貴公子はいじらしさを愛でる
今夜のリリーは、とてもおとなしい。
「……坊ちゃま」
膝に温かいクマのぬいぐるみを抱いて、時々エドモンドを呼ぶ。
いつものようにリリーとロビンをエドモンドが抱いているのだから、首をひねればそこにいるのだが。
「なんだ」
最初は聞き返していたエドモンドも、三度四度と続けば「返事は不要」と判断したらしく、呼ばれるたびに頭を撫でるだけになった。
髪が乾くとすぐに「坊ちゃま、遊ぼう」と珍しく自分から誘い、了承したエドモンドが「好きなものを持ってこい」と、本や玩具が置いてある棚を示した。
なのにリリーはエドモンドの膝上から動かなかった。
では代わりにいくつか見繕って、と考えた家令ロバートを、視線だけでエドモンドが止めた。
結果そのままリリーは片手でエドモンドの指を握り、もう片手でロビンを抱きながら、物憂げな顔つきで暖炉の火を眺めている。
たまに「ほうっ」と息を吐いているとは自覚もないのだろう。
小さな貴婦人には何かお悩みごとがあるらしい。
ロバートはそう推察した。
「大人ならば浮かない顔をしている時は、抱けば大抵事足りるのだが、子供ではそうもいかない。難しいものだ」
うとうとした眠りから熟睡に移行したリリーを見下ろし、そのような発言をするエドモンド。
家令ロバートは「いきなり、それですか」と内心呆れても微塵も顔には出さない。エドモンドが言うからには美男子共通の認識で、自分の知らない真実なのだろう。
「理由はお分かりになりますか」
それだけ密着しているのだから、特異な能力の持ち主である若き主ならばリリーの悩みの種も読み取れていると思われる。
「さあ。やるせない気持ちは伝わってくるが、コレのなかで折り合いはついているようだ」
ロバートの予測に反して、エドモンドはリリーの内心を覗かなかったらしい。
くったりと全ての力を抜きエドモンドに身を委ねているリリーの頬は、形容しがたいほど美しいピンク色で、エドモンドでなくても撫でたくなる滑らかさだ。

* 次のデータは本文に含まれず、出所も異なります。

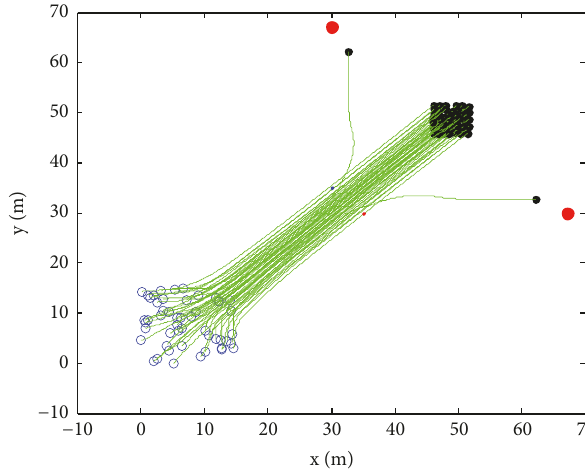
Figure 5: Trajectory of individuals under the control algorithm of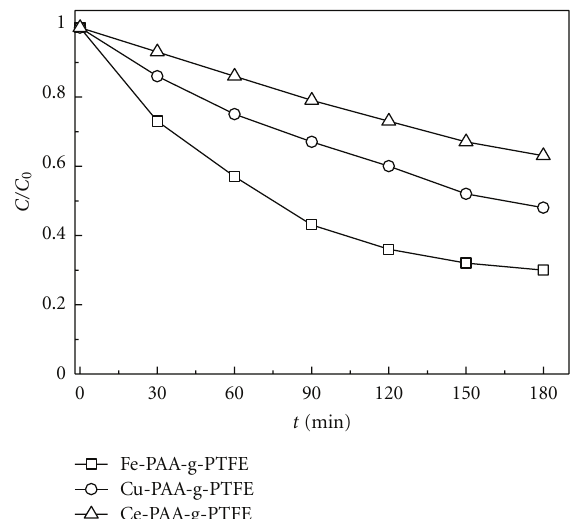
Figure 5: Decomposition of H 2 O 2 in the presence of the di ff erent catalysts.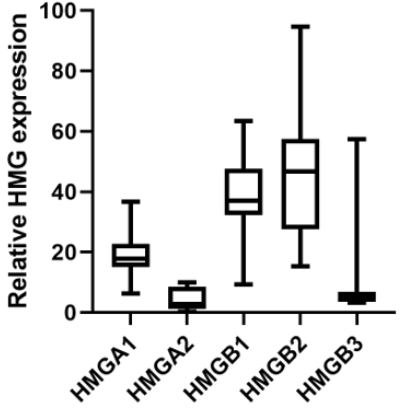
Figure 1. HMGA1, HMGA2, HMGB1, HMGB2 and HMGB3 gene expression in tumors of patients with RMS treated with BOMP/EPI. HMGA1, HMGA2, HMGB1, HMGB2 and HMGB3 gene expression in biopsies of eight patients with RMS treated with BOMP/EPI were analyzed with the EdgeSeq Oncology Biomarker Panel. The total counts of each gene were normalized by GAPDH counts in each sample and the mean value (*1000) for each gene was represented.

指の背ですいっと撫でていても、リリーが目覚める気配はまるで無い。
「少ししょげているのも、いじらしくていいものだな」
なんとも酷いことを口にするが、ロバートにも分かる気はした。
息子エリックが友人にやり込められて帰宅した日、普段よりも静かに少しだけ耐える様子で、母親に色々と話しかけたらしい。
「可哀想なのがまた愛しくて胸がいっぱいになった」と妻が話していたのを覚えている。
「今日はなんだ」
エドモンドが問うのは、お目覚めのおやつのことだろう。
「カスタードプディングをご用意致しております」
先日初めて出したところ「また食べたい」と可愛らしいおねだりのあったものだ。
「クリームを添えてやれ」
カスタードプディング自体がクリームのようなお味でございます。とは言わずに「でしたら、栗の甘煮を裏ごしいたしまして、添えましょう」と提案する。
栗の甘煮は数あるリリーの好物のひとつだ。もっともエドモンドに言わせれば「お前は甘ければ何でも美味しいのだろう」となるが。
「他の子供は知らないが、コレは甘いもので機嫌をとれるか。単純でいい」
そう言ってエドモンドの浮かべた微笑は見とれるほど美しかった。